* Task instructions
Start to finish, write out the entries exactly, leaving the pictures aside.

* The data
_____
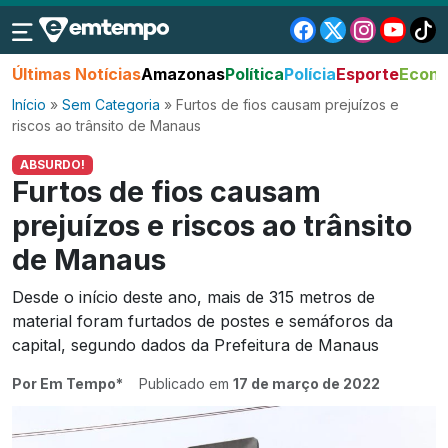
Últimas Notícias
Amazonas
Política
Polícia
Esporte
Econo
Início
»
Sem Categoria
»
Furtos de fios causam prejuízos e
riscos ao trânsito de Manaus
ABSURDO!
Furtos de fios causam
prejuízos e riscos ao trânsito
de Manaus
Desde o início deste ano, mais de 315 metros de
material foram furtados de postes e semáforos da
capital, segundo dados da Prefeitura de Manaus
Por Em Tempo*
Publicado em
17 de março de 2022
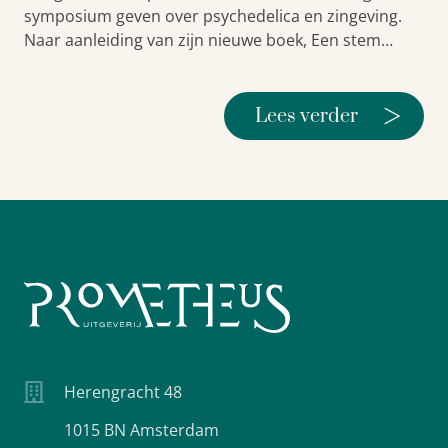
symposium geven over psychedelica en zingeving.
Naar aanleiding van zijn nieuwe boek, Een stem…
>
Lees verder
Herengracht 48
1015 BN Amsterdam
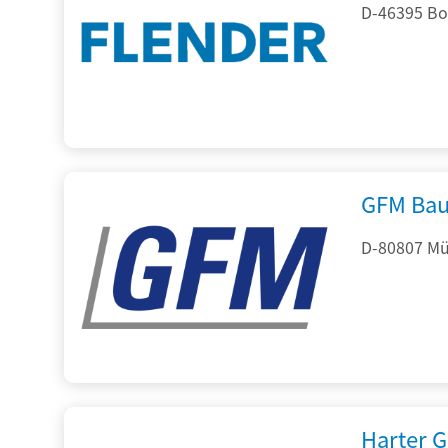
D-46395 Bo
GFM Bau
D-80807 Mü
Harter 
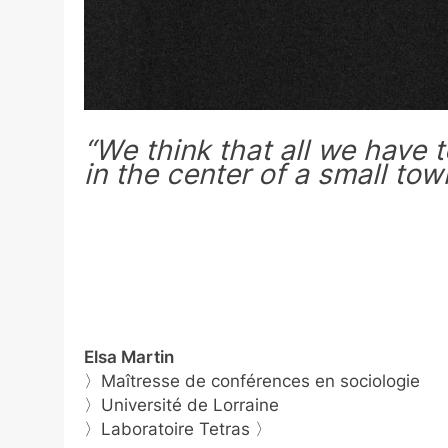
“We think that all we have t
in the center of a small to
Elsa Martin
〉Maîtresse de conférences en sociologie
〉Université de Lorraine
〉Laboratoire Tetras 〉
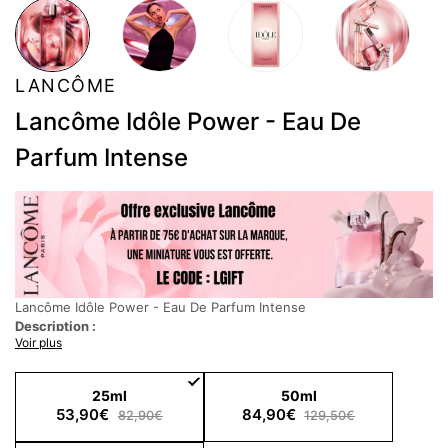
LANCÔME
Lancôme Idôle Power - Eau De
Parfum Intense
Lancôme Idôle Power - Eau De Parfum Intense
Description :
Voir plus
Lancôme Idôle Power Eau de Parfum Intense
Idôle Power, l'eau de parfum intense, le premier parfum floral
25ml
50ml
boisé d'Idôle, incarné par Olivia Rodrigo.
53,90€
84,90€
82,90€
129,50€
Une nouvelle addiction, où un bois de santal crémeux et vibrant
rencontre une rose augmentée. Un alliage d'ingrédients raffinés,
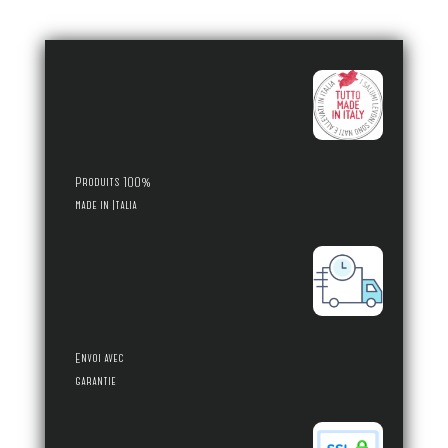
Produits 100%
made in Italia
Envoi avec
garantie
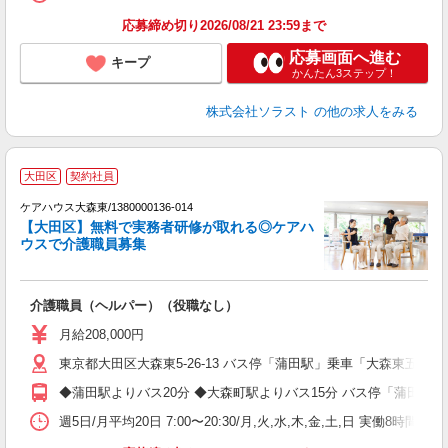
応募締め切り2026/08/21 23:59まで
応募画面へ進む
キープ
かんたん3ステップ！
株式会社ソラスト
の他の求人をみる
大田区
契約社員
ケアハウス大森東/1380000136-014
【大田区】無料で実務者研修が取れる◎ケアハ
ウスで介護職員募集
ア
介護職員（ヘルパー）（役職なし）
未
月給208,000円
東京都大田区大森東5-26-13 バス停「蒲田駅」乗車「大森東五丁
◆蒲田駅よりバス20分 ◆大森町駅よりバス15分 バス停「蒲田駅
週5日/月平均20日 7:00〜20:30/月,火,水,木,金,土,日 実働8時間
_____
* Exercise answer
Últimas Notícias
Amazonas
Política
Polícia
Esporte
Econo
Início
»
Sem Categoria
»
Furtos de fios causam prejuízos e
riscos ao trânsito de Manaus
ABSURDO!
Furtos de fios causam
prejuízos e riscos ao trânsito
de Manaus
Desde o início deste ano, mais de 315 metros de
material foram furtados de postes e semáforos da
capital, segundo dados da Prefeitura de Manaus
Por Em Tempo*
Publicado em
17 de março de 2022
symposium geven over psychedelica en zingeving.
Naar aanleiding van zijn nieuwe boek, Een stem…
>
Lees verder
Herengracht 48
1015 BN Amsterdam
D-46395 Bo
GFM Bau
D-80807 Mü
Harter 
“We think that all we have t
in the center of a small to
Elsa Martin
〉Maîtresse de conférences en sociologie
〉Université de Lorraine
〉Laboratoire Tetras 〉
LANCÔME
Lancôme Idôle Power - Eau De
Parfum Intense
Lancôme Idôle Power - Eau De Parfum Intense
Description :
Voir plus
Lancôme Idôle Power Eau de Parfum Intense
Idôle Power, l'eau de parfum intense, le premier parfum floral
25ml
50ml
boisé d'Idôle, incarné par Olivia Rodrigo.
53,90€
84,90€
82,90€
129,50€
Une nouvelle addiction, où un bois de santal crémeux et vibrant
rencontre une rose augmentée. Un alliage d'ingrédients raffinés,
Produits 100%
made in Italia
Envoi avec
garantie
応募締め切り2026/08/21 23:59まで
応募画面へ進む
キープ
かんたん3ステップ！
株式会社ソラスト
の他の求人をみる
大田区
契約社員
ケアハウス大森東/1380000136-014
【大田区】無料で実務者研修が取れる◎ケアハ
ウスで介護職員募集
ア
介護職員（ヘルパー）（役職なし）
未
月給208,000円
東京都大田区大森東5-26-13 バス停「蒲田駅」乗車「大森東五丁
◆蒲田駅よりバス20分 ◆大森町駅よりバス15分 バス停「蒲田駅
週5日/月平均20日 7:00〜20:30/月,火,水,木,金,土,日 実働8時間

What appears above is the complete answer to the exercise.